Kutipan
☆ ☆ ☆ ☆ ☆ ☆ ☆
Diterbitkan pada | Selasa, 04 Agustus 2020
Ranperpres Ganti Rugi: Upaya Memberikan Jaminan
Penyediaan Ganti Rugi dalam Pelayanan Publik yang Fair
Kondisi pelayanan
publik kita secara umum masih jauh dari baik. Penyelenggaraan pelayanan publik
yang tidak efektif dan efisien, kinerja aparaturnya yang buruk, tingginya
perilaku koruptif dan belum adanya standar pelayanan publik menjadi beberapa
soal yang selalu mengemuka. Keadaan yang demikian menjadikan pengguna layanan
seringkali terabaikan hak-haknya.
Sebagian pengguna
layanan yang mempunyai sumber daya lebih baik, dapat mencari alternatif
penyelenggara pelayanan (swasta) –exit strategy, tetapi bagaimana dengan warga
miskin, dan warga berkebutuhan khusus yang lebih rentan untuk terabaikan. Belum adanya mekanisme pananganan pengaduan menjadikan keadaan semakin
kusut. Warga yang tidak puas dengan penyelenggaraan pelayanan publik dan ingin
mengadu justru seringkali menjadi sasaran perilaku korup aparat penyelenggara.
Maka tidak heran jika begitu lekat istilah “ingin
menyelamatkan kambing malah kehilangan kerbau”.
UU 25/2009 tentang
Pelayanan Publik memuat subtansi yang cukup maju dan progresif, dalam konteks
pemenuhan jaminan pelayanan yang baik dan partisipasi masyarakat. UU Pelayanan
Publik memuat kewajiban adanya standar pelayanan yang partisipatif di setiap
unit penyelenggara, maklumat pelayanan, pelayanan khusus bagi kelompok berkebutuhan khusus, penyelesaian
pengaduan, lembaga pengawas independen, dan sanksi bagi penyelenggara pelayanan
publik. Salah satu bagian penting yang progresif dari UU tersebut adalah adanya
mekanisme dan ketentuan pembayaran ganti rugi. Dengan demikian, masyarakat yang
tidak puas dapat menyampaikan pengaduan dan mengajukan tuntutan ganti rugi
apabila warga mendapatkan kerugian dalam pelayanan.
Namun, pasca dua
tahun berlakunya UU Pelayanan Publik, implementasinya berjalan sangat
lambat. Hal ini terlihat, salah satunya,
dari tidak kunjung ditetapkannya Peraturan Pemerintah (PP) sebagai pelaturan
pelaksanaan Undang-undang, dan Peraturan Presiden (Perpres) tentang mekanisme
dan ketentuan pembayaran ganti rugi pelayanan publik. Padahal jika mengacu pada
UU Pelayanan Publik, maka PP dan Perpres tersebut harus sudah di tetapkan
paling lambat 6 (enam) bulan sejak diundangkan (Pasal 60, UU No. 25 Tahun 2009 tentang Pelayanan Publik).
☆ ☆ ☆ ☆ ☆ ☆ ☆
Data Hasil Ekstraksi
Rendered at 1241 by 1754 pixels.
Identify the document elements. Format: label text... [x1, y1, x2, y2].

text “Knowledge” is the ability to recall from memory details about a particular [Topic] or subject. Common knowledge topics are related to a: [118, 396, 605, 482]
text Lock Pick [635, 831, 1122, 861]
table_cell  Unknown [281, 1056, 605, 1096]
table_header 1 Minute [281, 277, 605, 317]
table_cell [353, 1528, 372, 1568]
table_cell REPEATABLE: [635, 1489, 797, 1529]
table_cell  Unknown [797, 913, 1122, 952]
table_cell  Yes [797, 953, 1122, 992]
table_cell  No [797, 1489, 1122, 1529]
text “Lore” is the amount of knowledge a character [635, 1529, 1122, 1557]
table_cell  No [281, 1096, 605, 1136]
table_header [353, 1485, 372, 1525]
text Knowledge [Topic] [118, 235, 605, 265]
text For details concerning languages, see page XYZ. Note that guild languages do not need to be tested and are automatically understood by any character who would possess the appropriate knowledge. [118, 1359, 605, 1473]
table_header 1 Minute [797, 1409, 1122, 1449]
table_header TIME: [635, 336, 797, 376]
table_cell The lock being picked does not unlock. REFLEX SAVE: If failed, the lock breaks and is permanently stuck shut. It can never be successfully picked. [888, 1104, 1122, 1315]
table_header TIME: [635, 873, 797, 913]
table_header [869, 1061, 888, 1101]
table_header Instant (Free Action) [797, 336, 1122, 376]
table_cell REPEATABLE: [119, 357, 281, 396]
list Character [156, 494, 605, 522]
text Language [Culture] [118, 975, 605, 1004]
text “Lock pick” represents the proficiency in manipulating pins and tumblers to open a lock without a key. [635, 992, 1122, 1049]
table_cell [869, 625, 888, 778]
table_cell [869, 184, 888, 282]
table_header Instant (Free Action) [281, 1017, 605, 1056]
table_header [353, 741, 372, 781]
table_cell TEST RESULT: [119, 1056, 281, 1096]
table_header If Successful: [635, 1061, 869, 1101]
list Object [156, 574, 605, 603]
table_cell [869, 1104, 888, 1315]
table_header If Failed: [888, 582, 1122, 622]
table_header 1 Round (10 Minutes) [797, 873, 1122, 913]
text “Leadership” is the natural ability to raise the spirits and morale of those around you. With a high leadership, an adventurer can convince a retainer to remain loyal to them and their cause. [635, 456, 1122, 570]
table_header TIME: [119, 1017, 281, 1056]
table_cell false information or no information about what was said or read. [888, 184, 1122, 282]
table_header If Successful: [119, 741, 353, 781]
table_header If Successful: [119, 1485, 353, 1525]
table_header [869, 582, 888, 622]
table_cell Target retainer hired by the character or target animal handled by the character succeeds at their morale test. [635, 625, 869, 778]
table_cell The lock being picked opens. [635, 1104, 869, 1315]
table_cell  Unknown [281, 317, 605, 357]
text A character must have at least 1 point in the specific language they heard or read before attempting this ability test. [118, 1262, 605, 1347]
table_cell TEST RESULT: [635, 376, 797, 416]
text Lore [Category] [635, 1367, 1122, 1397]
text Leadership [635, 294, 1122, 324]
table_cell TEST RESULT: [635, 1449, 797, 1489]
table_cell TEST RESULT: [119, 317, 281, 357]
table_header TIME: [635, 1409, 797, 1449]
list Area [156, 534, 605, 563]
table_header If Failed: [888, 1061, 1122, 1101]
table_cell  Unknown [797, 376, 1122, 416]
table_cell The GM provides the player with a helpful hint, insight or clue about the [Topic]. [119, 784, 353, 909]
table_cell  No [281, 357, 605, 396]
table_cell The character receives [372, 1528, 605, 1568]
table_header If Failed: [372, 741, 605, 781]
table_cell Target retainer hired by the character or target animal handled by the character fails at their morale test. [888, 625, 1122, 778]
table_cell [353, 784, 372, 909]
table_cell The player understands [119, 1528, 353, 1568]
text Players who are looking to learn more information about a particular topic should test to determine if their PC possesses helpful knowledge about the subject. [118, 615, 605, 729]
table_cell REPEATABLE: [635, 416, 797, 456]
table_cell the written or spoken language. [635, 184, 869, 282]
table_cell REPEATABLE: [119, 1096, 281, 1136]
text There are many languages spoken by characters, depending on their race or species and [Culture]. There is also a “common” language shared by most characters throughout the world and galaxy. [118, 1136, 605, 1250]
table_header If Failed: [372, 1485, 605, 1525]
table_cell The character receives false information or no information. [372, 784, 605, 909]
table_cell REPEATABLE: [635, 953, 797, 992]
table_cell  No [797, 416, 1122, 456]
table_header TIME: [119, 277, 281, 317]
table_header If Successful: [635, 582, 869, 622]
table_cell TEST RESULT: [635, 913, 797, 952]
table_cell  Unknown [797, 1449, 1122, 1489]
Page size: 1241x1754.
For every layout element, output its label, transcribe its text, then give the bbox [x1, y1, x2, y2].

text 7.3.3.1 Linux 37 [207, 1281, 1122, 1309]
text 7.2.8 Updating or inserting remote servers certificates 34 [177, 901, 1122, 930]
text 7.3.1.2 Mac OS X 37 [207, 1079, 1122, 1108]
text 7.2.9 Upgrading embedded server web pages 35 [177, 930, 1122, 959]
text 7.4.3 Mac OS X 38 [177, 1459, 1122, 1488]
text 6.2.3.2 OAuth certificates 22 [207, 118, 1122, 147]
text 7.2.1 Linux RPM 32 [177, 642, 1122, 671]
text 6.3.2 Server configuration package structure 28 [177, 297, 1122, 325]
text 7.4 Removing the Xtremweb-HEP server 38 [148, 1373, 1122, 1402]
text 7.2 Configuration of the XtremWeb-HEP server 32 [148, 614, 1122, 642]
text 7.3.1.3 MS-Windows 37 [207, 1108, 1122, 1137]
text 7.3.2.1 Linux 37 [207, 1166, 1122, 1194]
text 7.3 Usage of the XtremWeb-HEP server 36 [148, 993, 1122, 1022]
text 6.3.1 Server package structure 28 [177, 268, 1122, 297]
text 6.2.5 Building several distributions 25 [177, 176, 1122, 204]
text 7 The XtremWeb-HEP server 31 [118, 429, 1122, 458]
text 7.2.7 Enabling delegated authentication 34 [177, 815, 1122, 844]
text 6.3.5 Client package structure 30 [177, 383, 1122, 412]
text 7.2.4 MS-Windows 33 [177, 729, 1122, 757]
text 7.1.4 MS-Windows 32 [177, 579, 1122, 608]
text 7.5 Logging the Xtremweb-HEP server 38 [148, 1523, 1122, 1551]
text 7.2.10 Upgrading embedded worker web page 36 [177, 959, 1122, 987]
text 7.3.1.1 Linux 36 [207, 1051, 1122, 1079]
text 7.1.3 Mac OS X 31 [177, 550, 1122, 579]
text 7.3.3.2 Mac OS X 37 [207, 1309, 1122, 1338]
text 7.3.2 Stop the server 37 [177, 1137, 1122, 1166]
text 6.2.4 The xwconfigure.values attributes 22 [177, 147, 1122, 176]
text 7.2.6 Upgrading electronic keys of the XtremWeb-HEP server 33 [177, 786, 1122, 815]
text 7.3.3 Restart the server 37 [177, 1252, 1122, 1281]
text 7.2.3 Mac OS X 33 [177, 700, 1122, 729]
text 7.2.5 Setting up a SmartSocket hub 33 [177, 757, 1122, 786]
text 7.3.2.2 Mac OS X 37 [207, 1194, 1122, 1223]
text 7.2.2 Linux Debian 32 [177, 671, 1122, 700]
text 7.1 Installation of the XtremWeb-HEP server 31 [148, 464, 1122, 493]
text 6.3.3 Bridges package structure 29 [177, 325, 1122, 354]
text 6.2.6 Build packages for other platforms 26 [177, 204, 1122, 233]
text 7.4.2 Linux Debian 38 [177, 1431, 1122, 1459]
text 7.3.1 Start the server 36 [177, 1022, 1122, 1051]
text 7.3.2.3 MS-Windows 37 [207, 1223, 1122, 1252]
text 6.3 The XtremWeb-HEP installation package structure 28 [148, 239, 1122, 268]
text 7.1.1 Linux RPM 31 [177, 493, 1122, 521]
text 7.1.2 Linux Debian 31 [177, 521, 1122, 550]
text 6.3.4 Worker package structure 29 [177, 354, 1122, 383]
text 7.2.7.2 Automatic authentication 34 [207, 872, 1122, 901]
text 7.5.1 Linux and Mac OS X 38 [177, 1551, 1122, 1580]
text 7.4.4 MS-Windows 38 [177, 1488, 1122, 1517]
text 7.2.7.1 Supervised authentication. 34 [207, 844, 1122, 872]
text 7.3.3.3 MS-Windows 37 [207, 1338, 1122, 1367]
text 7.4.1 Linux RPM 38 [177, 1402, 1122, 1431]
☆ ☆ ☆ ☆ ☆ ☆ ☆
Soal Latihan
A - Ringkas kutipan tentang ganti rugi pelayanan publik di atas menjadi dua kalimat.
B - Lanjutkan kutipan tentang ganti rugi pelayanan publik itu dari bagian terakhir yang ditampilkan.

Hasil yang Diharapkan
A - Pelayanan publik kita umumnya masih jauh dari baik sehingga hak pengguna layanan sering terabaikan, warga miskin dan berkebutuhan khusus lebih rentan terabaikan, dan warga yang mengadu malah sering jadi sasaran perilaku korup aparat. UU 25/2009 tentang Pelayanan Publik sebenarnya memuat mekanisme ganti rugi bagi warga yang dirugikan, tetapi pelaksanaannya sangat lambat karena PP dan Perpres tentang pembayaran ganti rugi tak kunjung ditetapkan, padahal seharusnya paling lambat enam bulan sejak undang-undang itu diundangkan.

B -
Saat ini Pemerintah sedang
menyusun Rancangan Peraturan Presiden tentang Mekanisme dan Ketentuan
Pembayaran Ganti Rugi dalam Pelayanan Publik. Rancangan
Peraturan Presiden (Rancangan Perpres) disusun oleh Kementerian Pendayagunaan
Aparatur Negara dan Reformasi Birokrasi. Beberapa hal yang akan diatur dalam Rancangan
Perpres tersebut adalah : 1) Definisi ganti rugi; 2) Definisi kerugian
materiel; 3) Kriteria dan tanggungjawab pembayaran ganti rugi; 4) Mekanisme dan
ketentuan pembayaran ganti rugi; 5) Penyediaan anggaran dan penentuan besaran
ganti rugi; dan 6) Pengajuan keberatan.
Jika ini dilihat
dari sisi peluang, tentunya keberadaan Rancangan Perpres tersebut sangat
strategis untuk melindungi pengguna layanan dari penyelenggaraan pelayanan yang
diskriminatif, kolutif, dan sewenang-wenang. Atau
dengan kata lain, penyelenggaraan pelayanan yang tidak sesuai dengan standar
pelayanan publik (SPP). Rancangan Perpres tersebut
merupakan instrumen untuk mendorong percepatan reformasi birokrasi, khususnya
dalam penyelenggaraan pelayanan publik yang baik, berkualitas dan non
diskriminatif.
Jika dilihat dari sisi tantangan, tentunya
keberadaan Rancangan Perpres ini sudah jelas akan menjadi “sekoci” di tengah
“badai samudera” yang begitu kacau dan luas. Publik bisa jadi akan memandang Rancangan
Perpres ini begitu skeptis, dan itu wajar di tengah pembelaan terhadap hak
konsumen begitu rendah. Kasus Prita adalah cermin yang layak digunakan dan
begitu melekat ke publik, bagaimana aparat negara justru tunduk kepada
korporasi. Bukannya membela hak warganya sendiri.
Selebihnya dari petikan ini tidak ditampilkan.